# Support Vector Machines
## Linear SVM Classification

In [1]:
import numpy as np
from sklearn import datasets
from sklearn.pipeline import Pipeline

from sklearn.preprocessing import StandardScaler
from sklearn.svm import LinearSVC

iris = datasets.load_iris()
X = iris["data"][:, (2,3)] # petal length, petal width
y = (iris["target"] == 2).astype(np.float64) # Iris virginica

svm_clf = Pipeline([
    ("scaler", StandardScaler()),
    ("linear_svc", LinearSVC(C=1, loss="hinge"))
])

svm_clf.fit(X, y)

Pipeline(steps=[('scaler', StandardScaler()),
                ('linear_svc', LinearSVC(C=1, loss='hinge'))])

In [2]:
svm_clf.predict([[5.5, 1.7]])

array([1.])

## Nonlinear SVM Classification

Many datasets are not linearly separable. One simple approach is to add polynomial features.

In [3]:
from sklearn.datasets import make_moons
from sklearn.pipeline import Pipeline
from sklearn.preprocessing import PolynomialFeatures

X, y = make_moons(n_samples=100, noise=0.15) # Generates two interwoven "crescents" of points.
polynomial_svm_clf = Pipeline([
    ("poly_features", PolynomialFeatures(degree=3)),
    ("scaler", StandardScaler()),
    ("svm_clf", LinearSVC(C=10, loss="hinge"))
])

polynomial_svm_clf.fit(X, y)

Pipeline(steps=[('poly_features', PolynomialFeatures(degree=3)),
                ('scaler', StandardScaler()),
                ('svm_clf', LinearSVC(C=10, loss='hinge'))])

In [4]:
polynomial_svm_clf.predict([[1, 1]])

array([0])

In [5]:
polynomial_svm_clf.predict([[1, -1]])

array([1])

### Polynomial Kernel

The *kernel trick* makes it possible to get the same result as adding polynomial features without the slowness downsides of actually adding them.

In [6]:
from sklearn.svm import SVC
poly_kernel_svc_clf = Pipeline([
    ("scaler", StandardScaler()),
    ("svm_clf", SVC(kernel="poly", degree=3, coef0=1, C=5))
])
poly_kernel_svc_clf.fit(X, y)

Pipeline(steps=[('scaler', StandardScaler()),
                ('svm_clf', SVC(C=5, coef0=1, kernel='poly'))])

### Similarity Features

Another approach for nonlinear data - add *similarity functions*, computing how close an instance resembles a particular *landmark* point.
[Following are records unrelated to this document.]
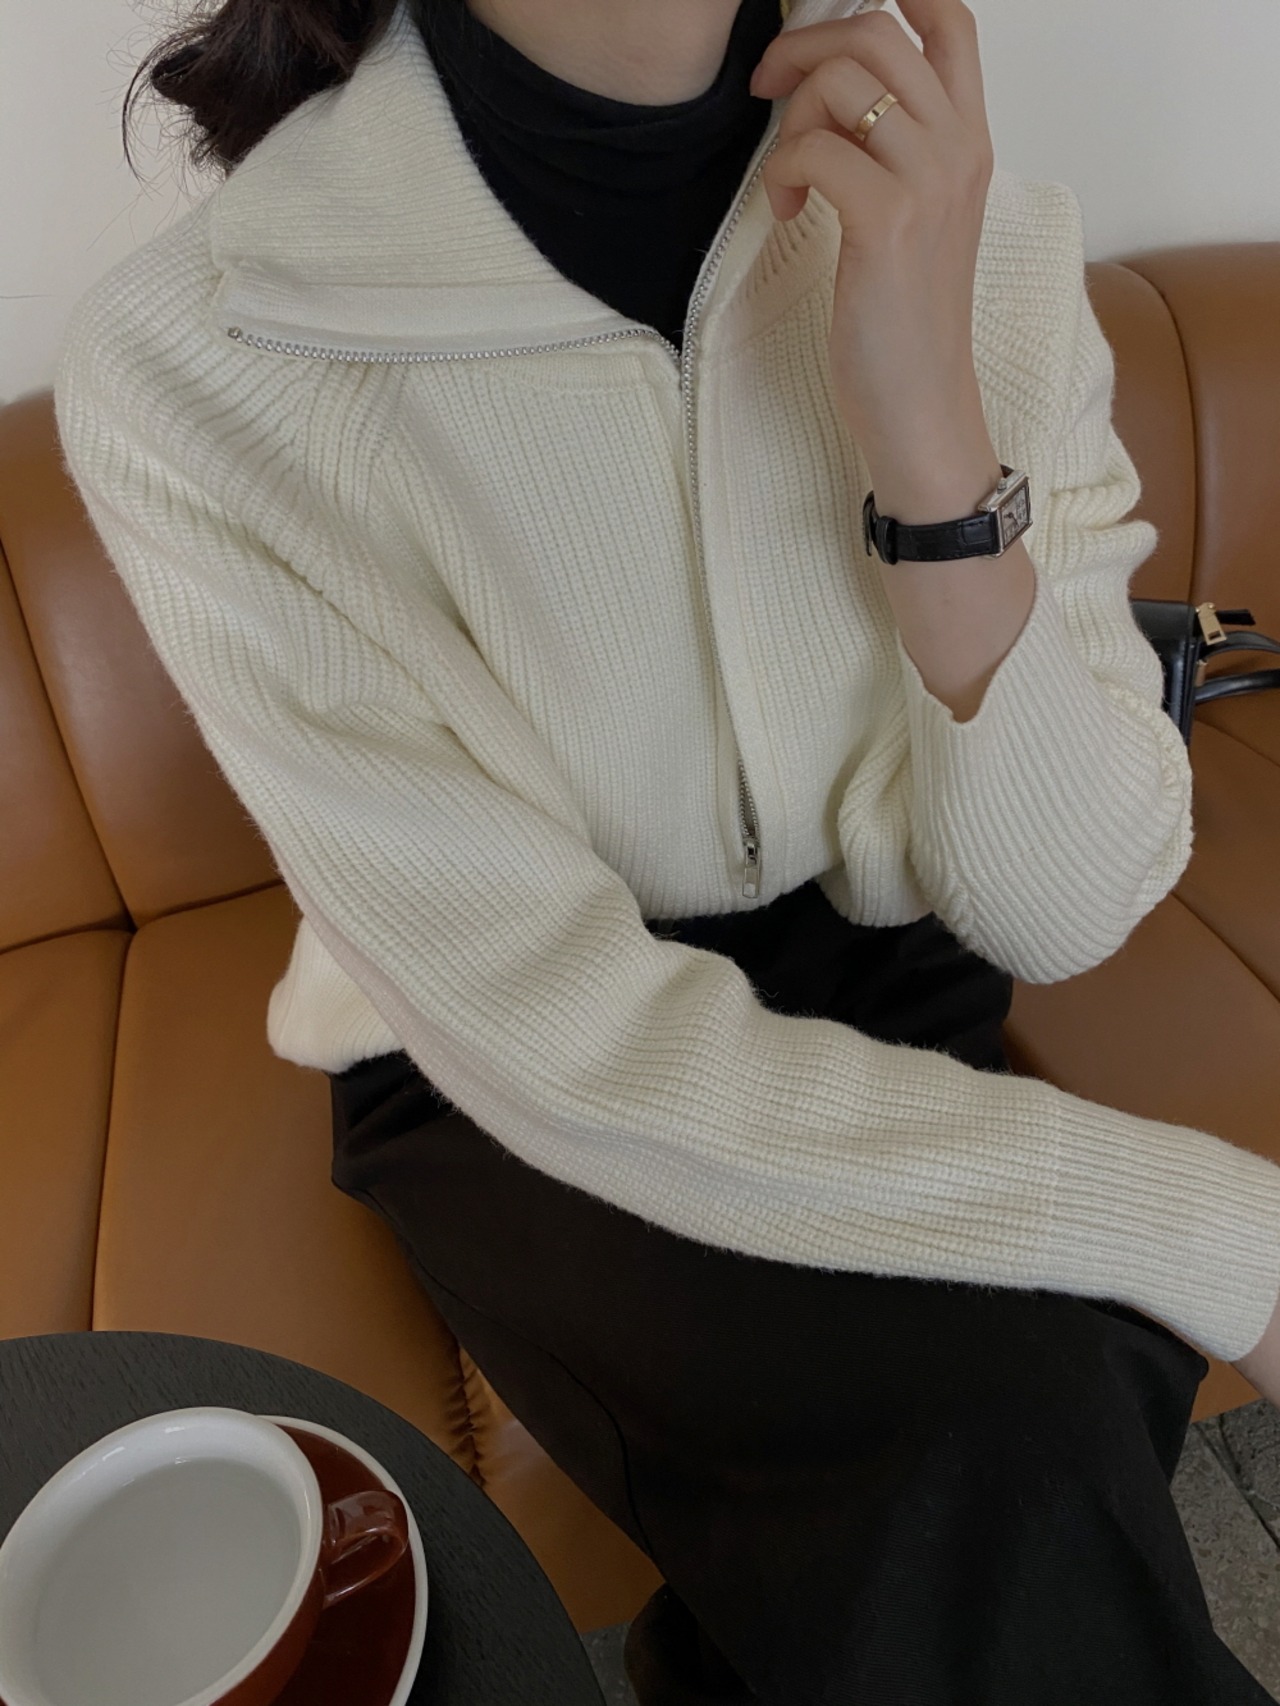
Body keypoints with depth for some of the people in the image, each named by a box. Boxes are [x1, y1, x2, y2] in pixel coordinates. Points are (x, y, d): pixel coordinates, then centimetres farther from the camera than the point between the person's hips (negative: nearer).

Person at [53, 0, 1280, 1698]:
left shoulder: (984, 239, -11)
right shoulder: (194, 362, -20)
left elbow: (1056, 912, -12)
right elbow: (573, 1043, -22)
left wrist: (928, 421, -26)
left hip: (886, 1011, 3)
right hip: (506, 1096, -2)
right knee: (1016, 1458, -24)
A common similarity function is the Gaussian Radial Basis Function (Gaussian RBF), $\phi_y(\mathbf{x},\mathbf{\ell})=\text{exp}(-\gamma||\mathbf{x}-\mathbf{\ell}||^2)$

How do you select the landmarks? The simplest approach is to just add a landmark at every point in the dataset, however this means adding $m$ features for a dataset of size $m$. Once again, the kernel trick comes to the rescue.

### Gaussian RBF Kernel

In [7]:
rbf_kernel_svm_clf = Pipeline([
    ("scaler", StandardScaler()),
    ("svm_clf", SVC(kernel="rbf", gamma=5, C=0.001))
])
rbf_kernel_svm_clf.fit(X, y)

Pipeline(steps=[('scaler', StandardScaler()),
                ('svm_clf', SVC(C=0.001, gamma=5))])

In general, try `LinearSVC` first because it is much faster than `SVC`. `SVC(kernel="rbf")` is a good option if the training set is not too large. There are special kernels for certain data types, for example string kernels for text, but for general classification rbf is the most widely used kernel by far.

## SVM Regression

In [8]:
from sklearn.svm import LinearSVR

svm_reg = LinearSVR(epsilon=1.5)
svm_reg.fit(X, y)

LinearSVR(epsilon=1.5)

In [9]:
from sklearn.svm import SVR

svm_poly_reg = SVR(kernel="poly", degree=2, C=100, epsilon=0.1)
svm_poly_reg.fit(X, y)

SVR(C=100, degree=2, kernel='poly')